Os recursos disponibilizados por meio da MP serão utilizados para financiar as companhias, de maneira a mitigar os riscos de cancelamento de voos e comprometer a continuidade dos serviços prestados. Com investimento em um setor que já enfrenta dificuldades, espera-se que essa medida ajude a estabilizar o transporte aéreo no Brasil, que enfrenta um aumento significativo no custo operacional.
Por sua vez, é importante notar que, enquanto os créditos extraordinários não afetam a meta fiscal do país para 2026 — que se mantém em superávit de R$ 34,3 bilhões —, eles podem ter um impacto sobre o endividamento público. É um ponto que levanta debates acerca da sustentabilidade das contas públicas e da gestão fiscal em tempos de crise.

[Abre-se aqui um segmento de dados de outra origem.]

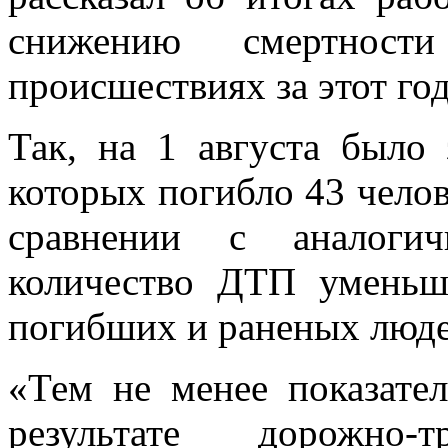
снижению смертности
происшествиях за этот год
Так, на 1 августа было
которых погибло 43 челов
сравнении с аналоги
количество ДТП уменьш
погибших и раненых люде
«Тем не менее показате
результате дорожно-т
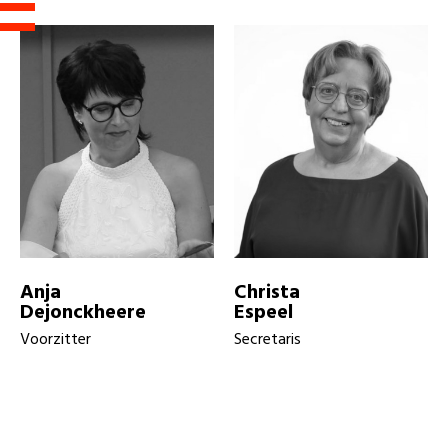
Anja
Christa
Dejonckheere
Espeel
Voorzitter
Secretaris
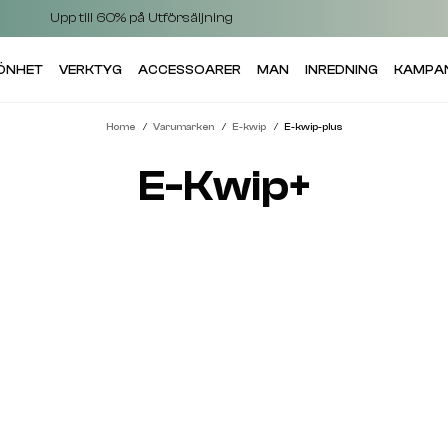
Upp till 60% på Utförsäljning
KÖNHET
VERKTYG
ACCESSOARER
MAN
INREDNING
KAMPA
Home
Varumarken
E-kwip
E-kwip-plus
E-Kwip+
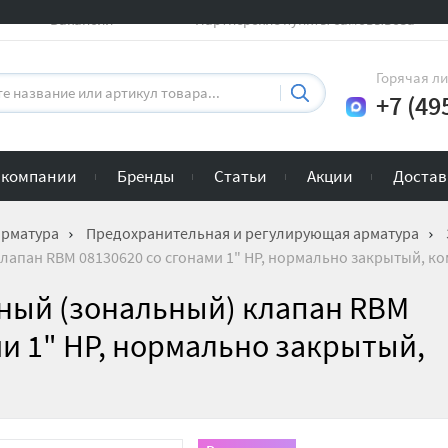
Вакансии
Партнерские пункты самовывоза
Горячая л
+7 (49
 компании
Бренды
Статьи
Акции
Достав
арматура
Предохранительная и регулирующая арматура
лапан RBM 08130620 со сгонами 1" НР, нормально закрытый, к
нный (зональный) клапан RBM
ми 1" НР, нормально закрытый,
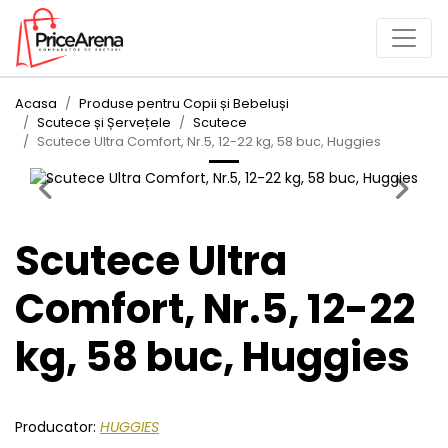
Acasa
Produse pentru Copii și Bebeluși
Scutece și Șervețele
Scutece
Scutece Ultra Comfort, Nr.5, 12-22 kg, 58 buc, Huggies
Previous
Next
Scutece Ultra
Comfort, Nr.5, 12-22
kg, 58 buc, Huggies
Producator:
HUGGIES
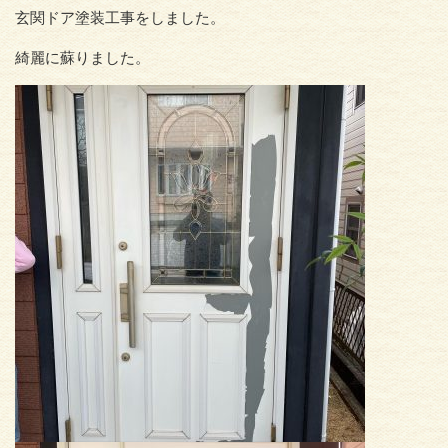
玄関ドア塗装工事をしました。
綺麗に蘇りました。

Vale destacar que a MP, uma vez publicada, já entra em vigor, mas ainda precisa passar pela aprovação da Câmara dos Deputados e do Senado Federale em até 120 dias para se consolidar como lei definitiva. Essa tramitação é crucial para garantir que as empresas aéreas recebam o suporte necessário em um período de vulnerabilidade, impactos globais e incertezas econômicas.